CUSIP, ISIN, and SEDOL checksum calculation pseudo code located at [Wikipedia - CUSIP](https://en.wikipedia.org/wiki/CUSIP), [Wikipedia - SEDOL](https://en.wikipedia.org/wiki/SEDOL), [Wikipedia - ISIN](https://en.wikipedia.org/wiki/International_Securities_Identification_Number) and R/C/C++ implementation is at [Rosettacode - CUSIP](https://rosettacode.org/wiki/CUSIP#C.2B.2B), [Rosettacode - SEDOL](https://rosettacode.org/wiki/SEDOLs#R), and [Rosettacode - ISIN](https://rosettacode.org/wiki/Validate_International_Securities_Identification_Number#C)
## Installation
You can install current development version from [GitHub](https://github.com/yanlesin/SEC13Flist) with:
```{R installation, eval=FALSE, include=TRUE}
remotes::install_github("yanlesin/SEC13Flist")
```
## Description of returned data for `SEC_13F_list`
`CUSIP`: chr - CUSIP number of the security
`HAS_LISTED_OPTION`: chr - An asterisk indicates that security having a listed option and each option is individually listed with its own CUSIP number immediately below the name of the security having the option
`ISSUER_NAME`: chr - Issuer Name
`ISSUER_DESCRIPTION`: chr - Issuer Description
`STATUS`: chr - "ADDED" (The security has become a Section 13(f) security) or "DELETED" (The security ceases to be a 13(f) security since the date of the last list)
`YEAR`: int - Year of the list
`QUARTER`: int - Quarter of the list
## Examples
These are basic examples of usage:
```{r example, eval=FALSE, include=TRUE}
library(SEC13Flist)
library(tidyverse)
## Return list for Q3 2018
SEC13Flist_2018_Q3 <- SEC_13F_list(2018,3)
## Customizing
SEC13Flist_current <- SEC_13F_list(2023, 3) |>
filter(STATUS!="DELETED") |> #Filter out records with STATUS "DELETED"
select(-YEAR,-QUARTER) #Remove YEAR and QUARTER columns
## Verifying CUSIP
verify_CUSIP <- SEC_13F_list(2023, 3) |>
rowwise() |> ##CUSIPs are not unique, isCusip function is not vectorized and requires single nine character CUSIP as input
mutate(VALID_CUSIP=isCusip(CUSIP)) ##validating CUSIP
```
## Use of CUSIP Codes
According to FAQ section of [CUSIP Global Services](https://www.cusip.com/cusip/cgs-license-fees.htm):
>Can firms take CGS Data from public sources and create their own database without signing a license agreement with CGS?
>CGS Data is publicly available in some offering documents and from other sources. Firms can elect to collect this information and store it in their internal databases for non-commercial use, provided that the source of such information permitted the reproduction and use of such information. However, CGS's experience has been that the CGS data generally has not come from publicly available sources but rather from other sources such as a CGS Authorized Distributor or through improperly scraping websites of CGS customers with valid CGS’ licenses. Most end-user customers of CGS Data prefer to enter into a license agreement with CGS for authorized use and to enjoy the benefits of the integrity and functionality of downloadable, timely and accurate data (either from CGS directly or from an Authorized Distributor).
## Known issues with CUSIP codes supplied in SEC's Official List of 13(f) securities
[This discussion at stackexchange](https://quant.stackexchange.com/questions/16392/sec-13f-security-list-has-incorrect-cusip-numbers) describes problem with CUSIP codes for CALL and PUT options that is still present at current list.

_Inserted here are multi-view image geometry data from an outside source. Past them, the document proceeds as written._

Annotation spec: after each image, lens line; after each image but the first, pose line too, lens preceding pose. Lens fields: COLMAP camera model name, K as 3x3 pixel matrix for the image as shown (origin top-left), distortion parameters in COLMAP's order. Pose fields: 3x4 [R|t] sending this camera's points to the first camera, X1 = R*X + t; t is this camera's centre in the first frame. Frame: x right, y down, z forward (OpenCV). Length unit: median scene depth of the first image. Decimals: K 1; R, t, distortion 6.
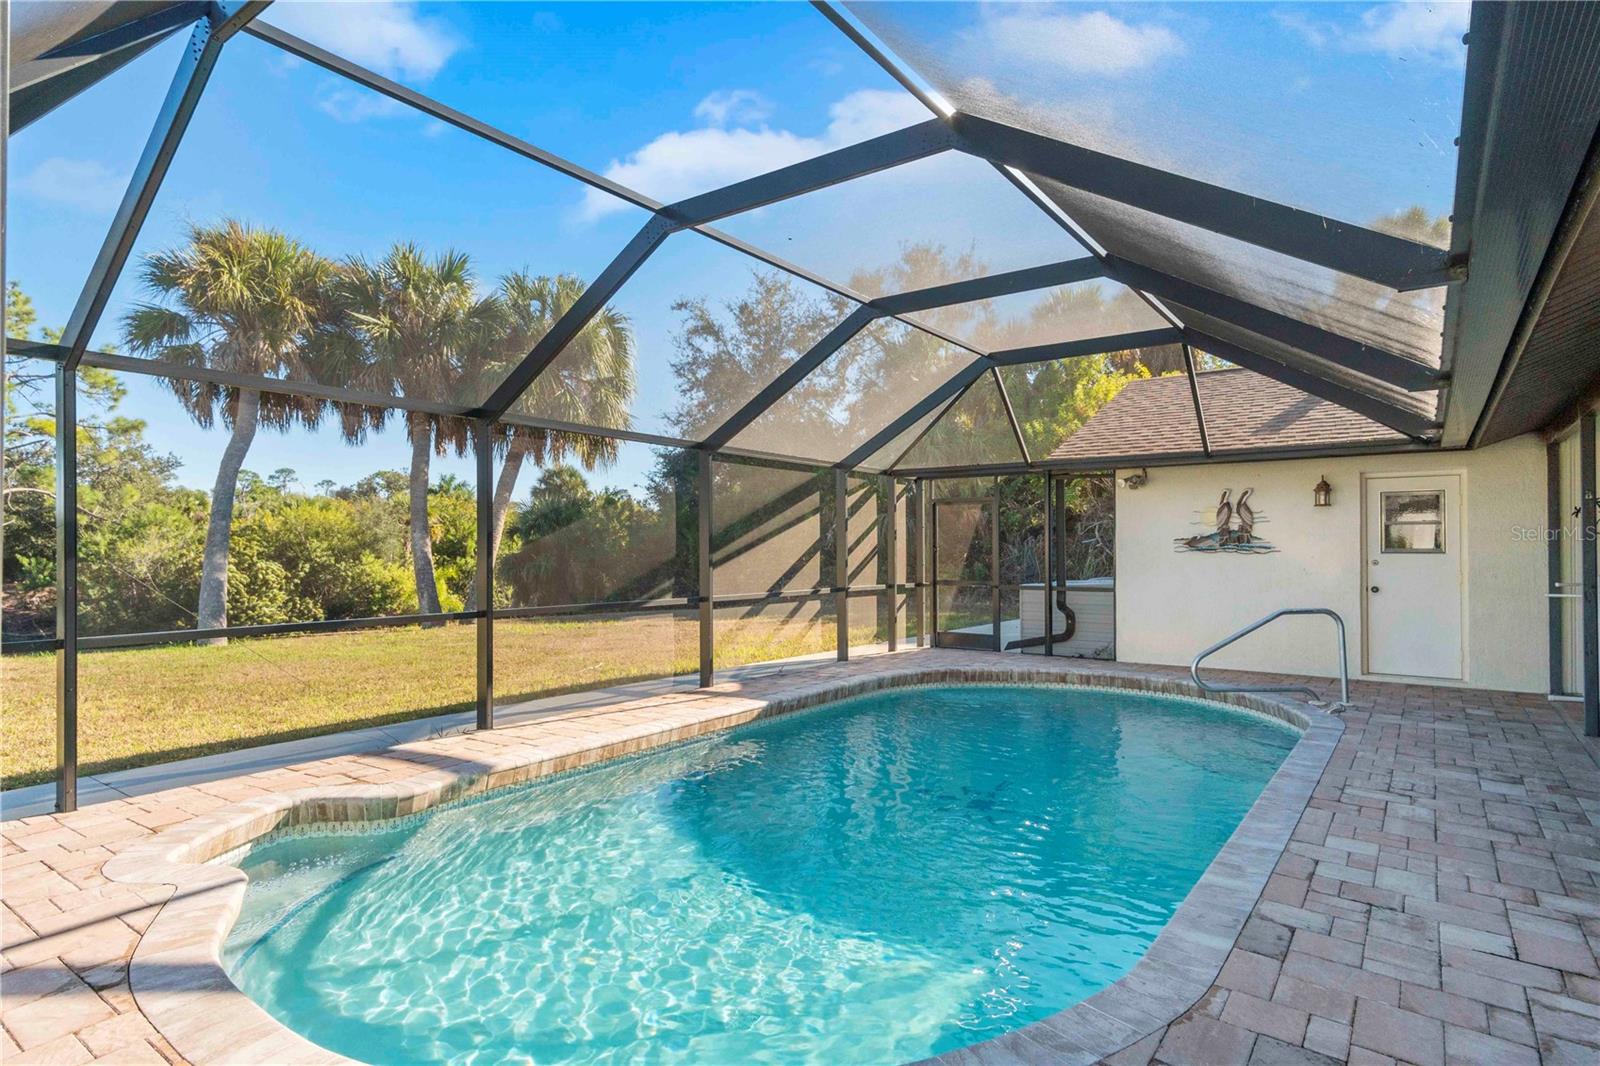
lens RADIAL K [[858.9, 0, 790.4], [0, 858.9, 540.9], [0, 0, 1]] dist [0.011534, 0.002682]
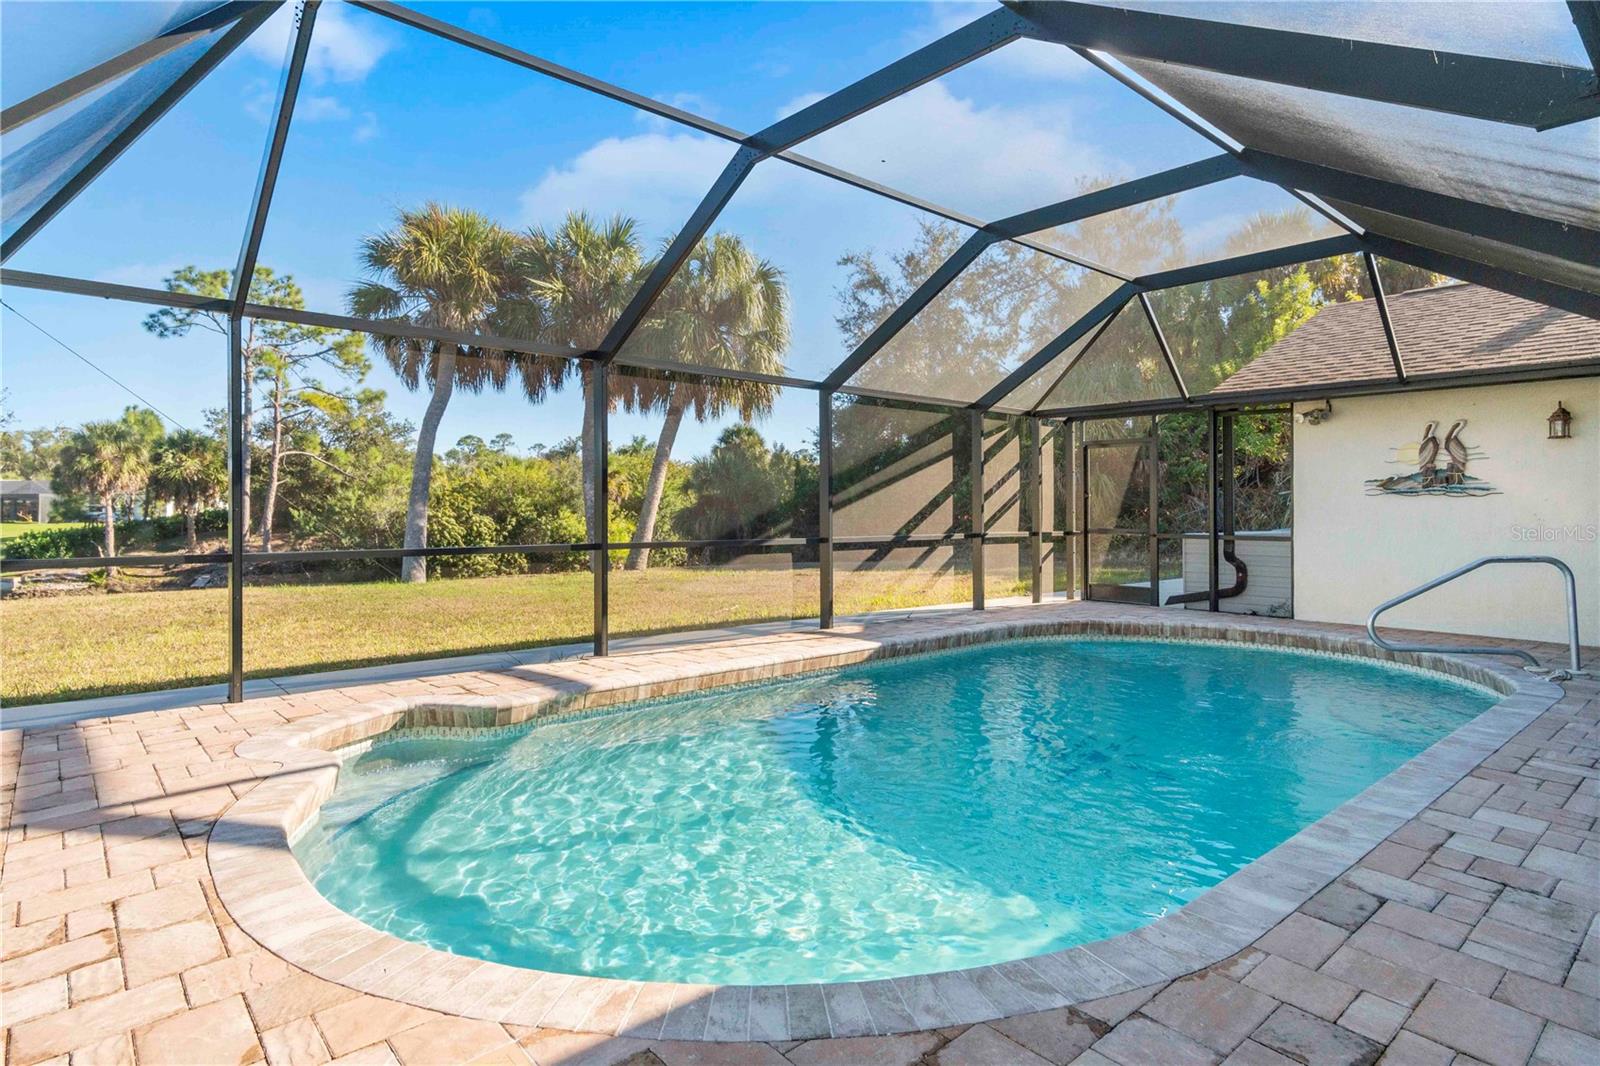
lens RADIAL K [[858.9, 0, 783.8], [0, 858.9, 505.5], [0, 0, 1]] dist [0.011534, 0.002682]
pose [[0.976114, 0.002468, -0.217243, 0.061976], [-0.001232, 0.999982, 0.005822, 0.019205], [0.217254, -0.005416, 0.976100, 0.016021]]
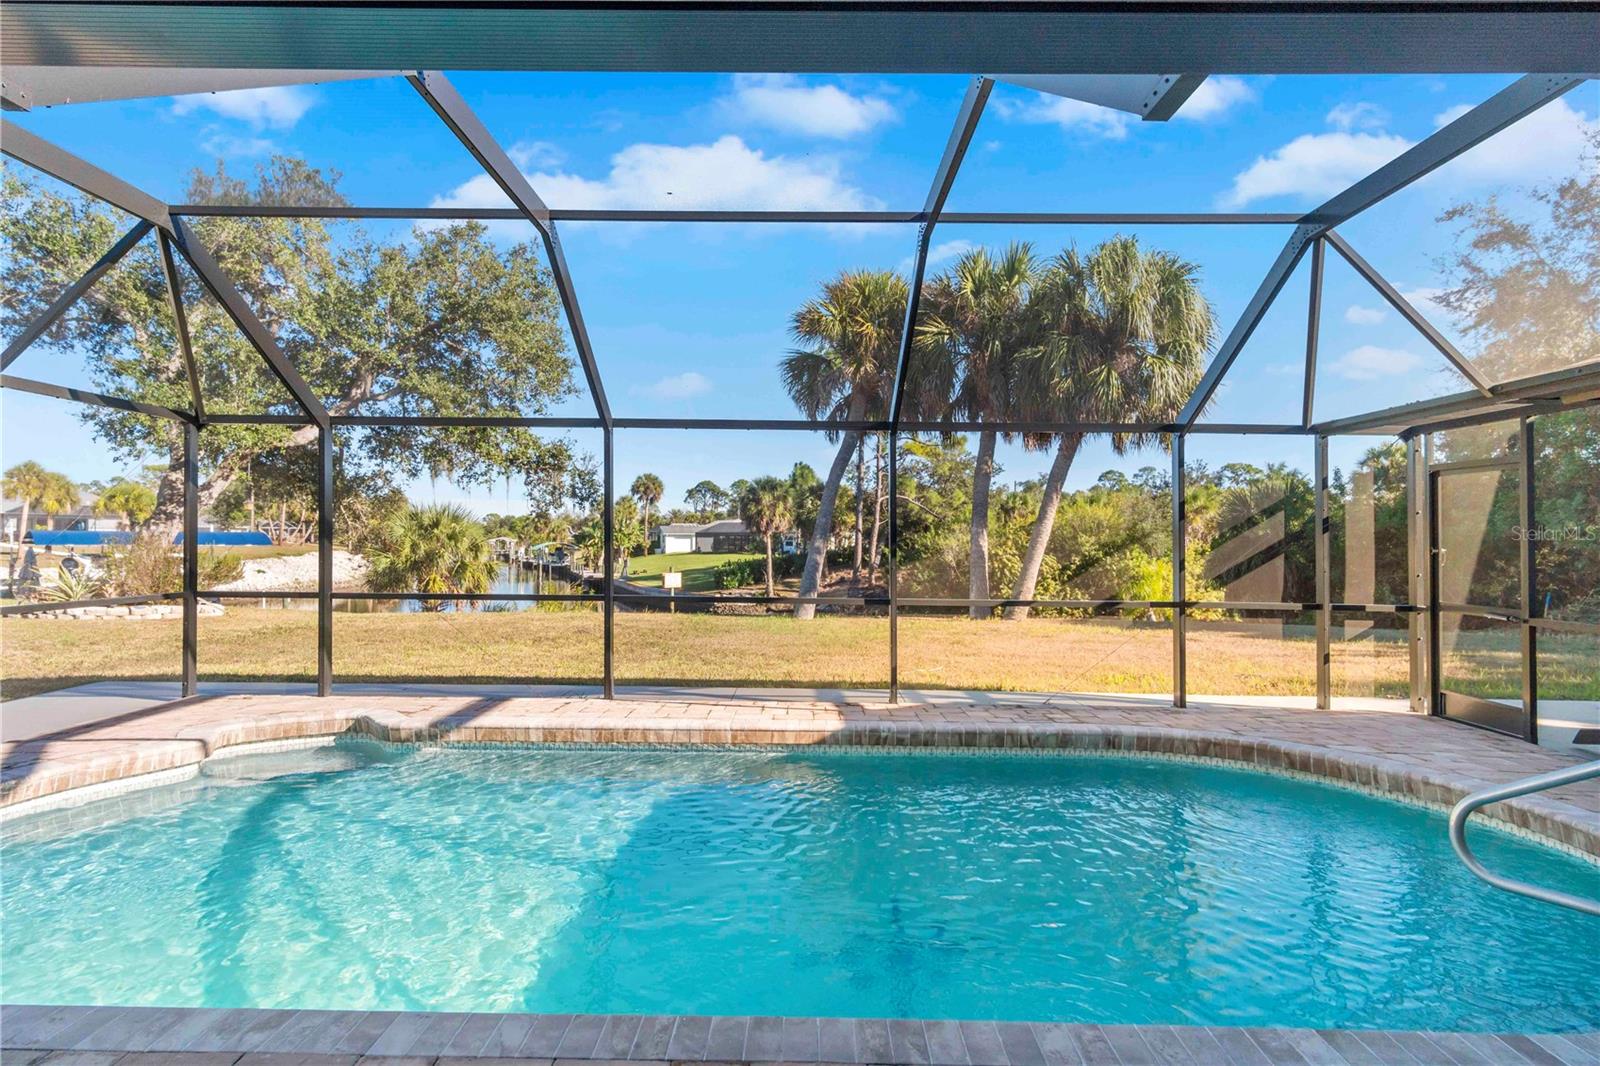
lens RADIAL K [[881.4, 0, 793.0], [0, 881.4, 520.8], [0, 0, 1]] dist [0.005540, 0.009000]
pose [[0.584081, -0.010961, -0.811621, 0.498884], [-0.002869, 0.999875, -0.015568, 0.000310], [0.811690, 0.011421, 0.583977, 0.349307]]
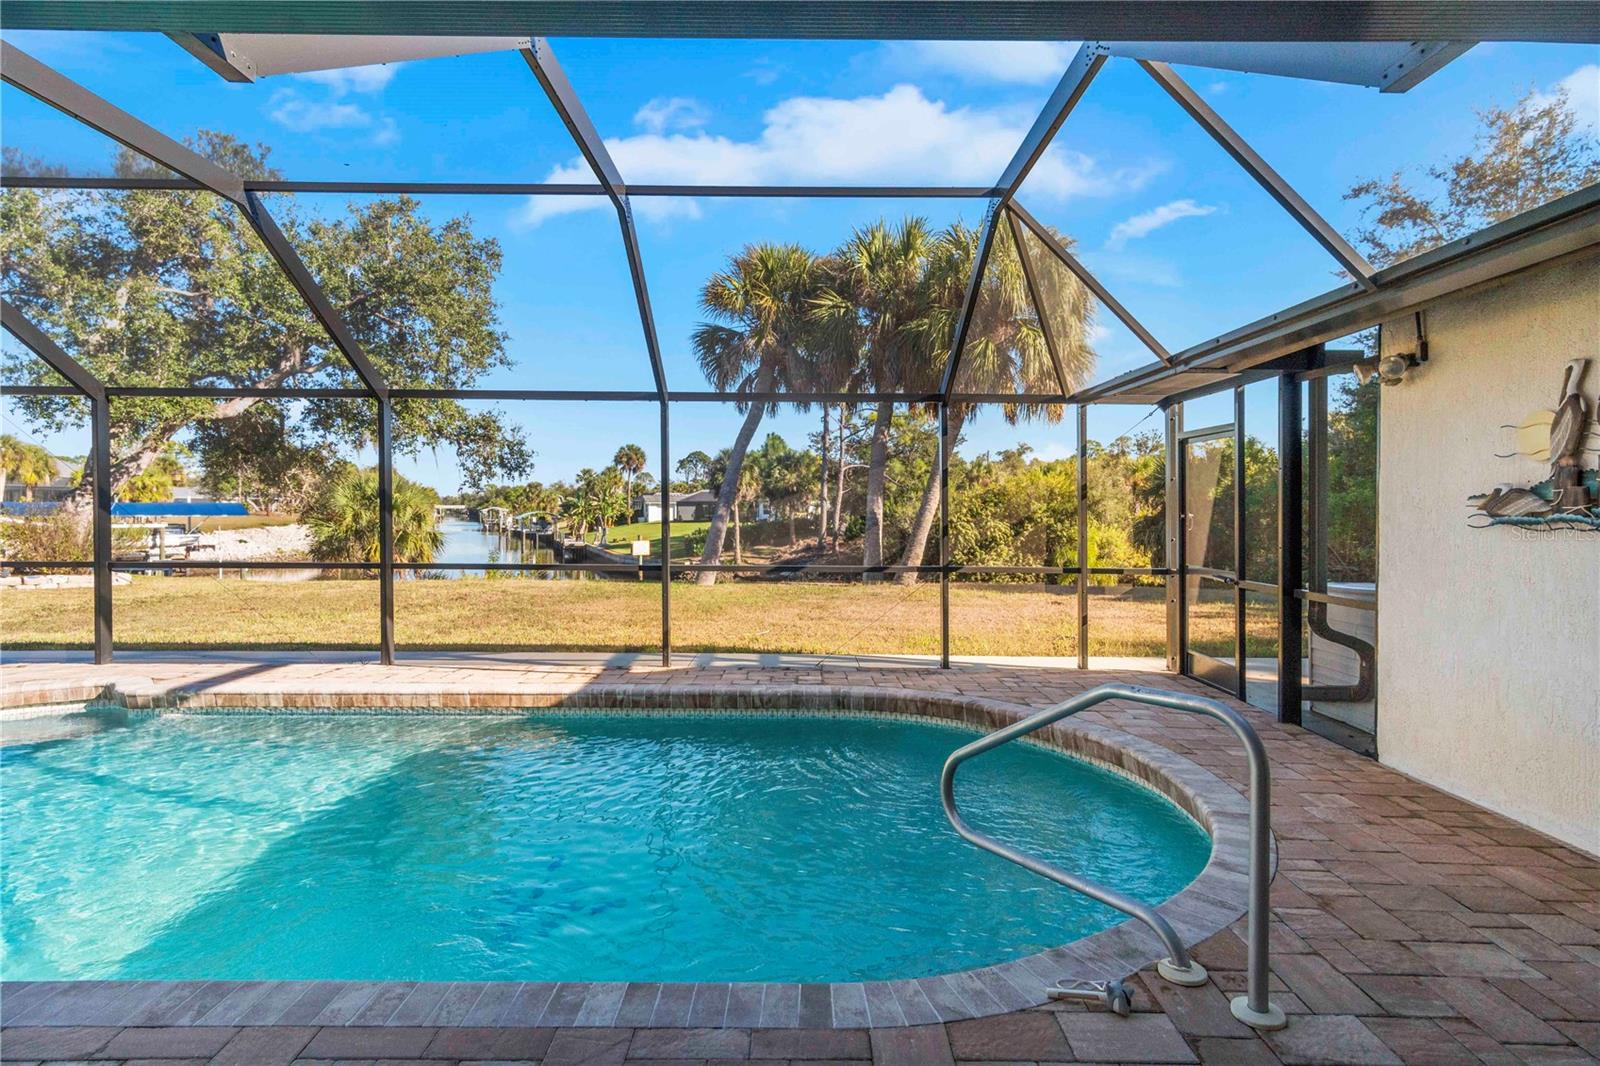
lens RADIAL K [[858.9, 0, 801.6], [0, 858.9, 491.6], [0, 0, 1]] dist [0.011534, 0.002682]
pose [[0.594283, -0.011452, -0.804175, 0.618433], [0.000806, 0.999907, -0.013644, 0.001493], [0.804256, 0.007460, 0.594237, 0.513743]]
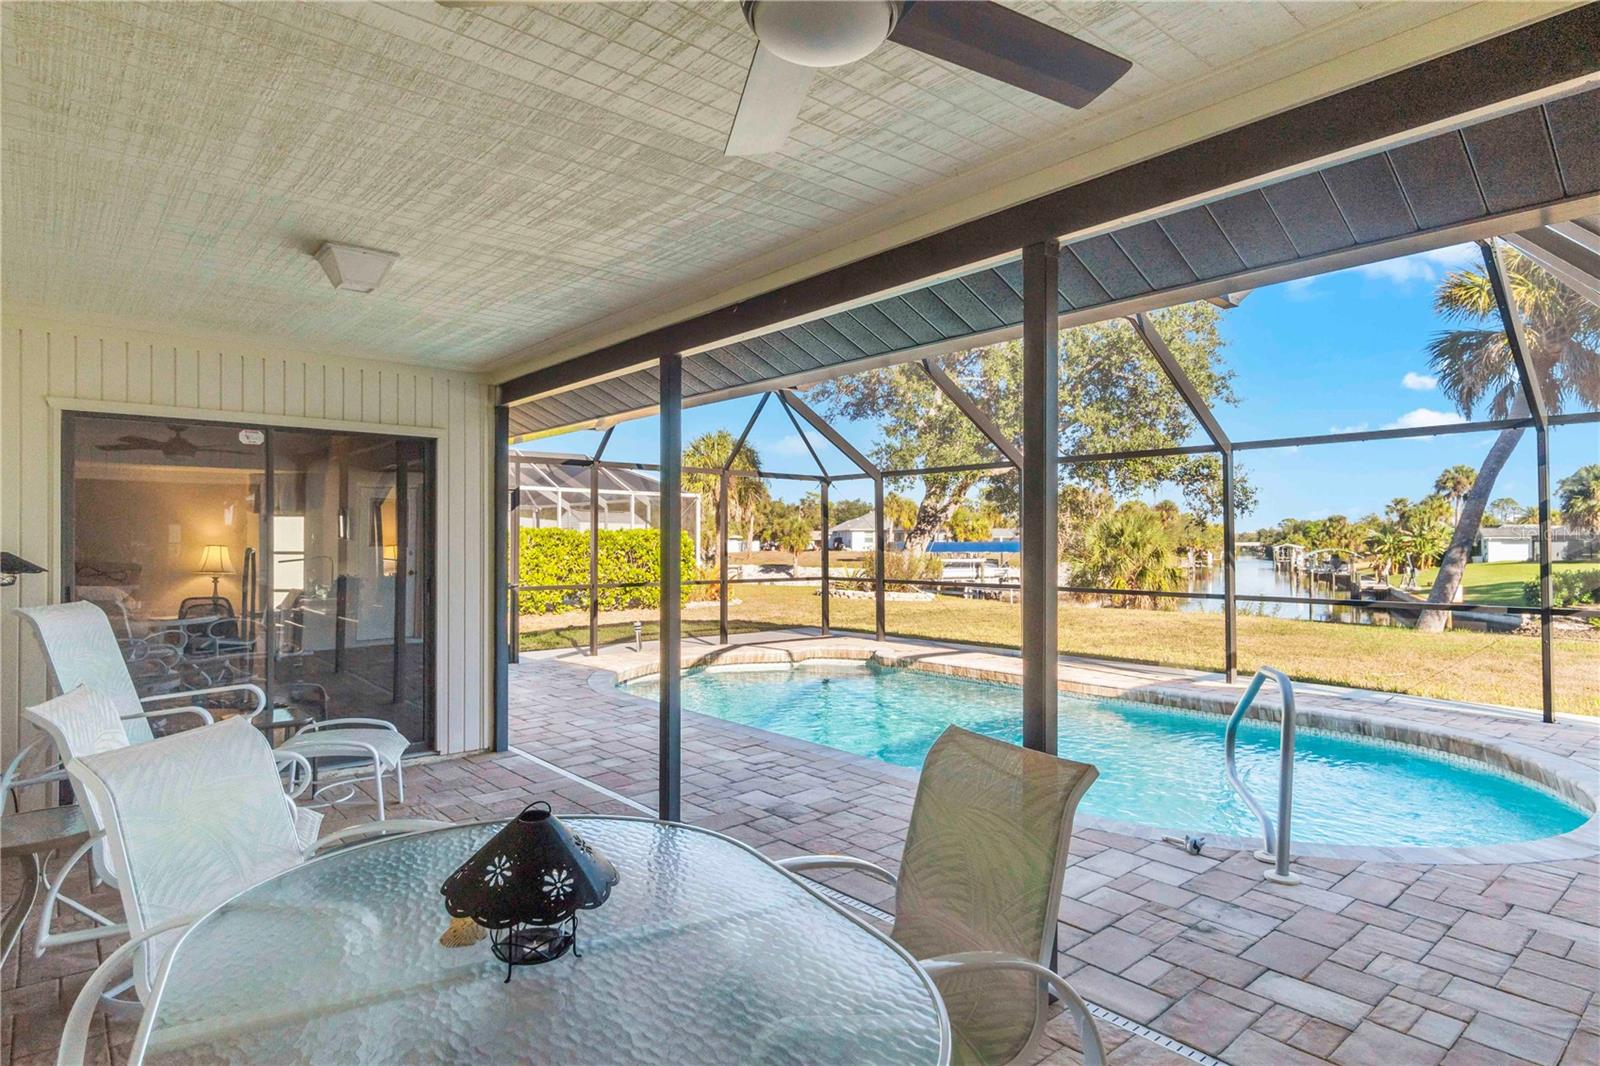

[This discussion at FundApps support article](https://fundapps.zendesk.com/hc/en-us/articles/204837769-13F-list-Option-CUSIP-matching) describes how FundApps (software provider for regulatory compliance) addresses quality issue for CUSIP codes including all option securities with the same first six-character subset of CUSIP code as main issue (* for HAS_LISTED_OPTION field in the list).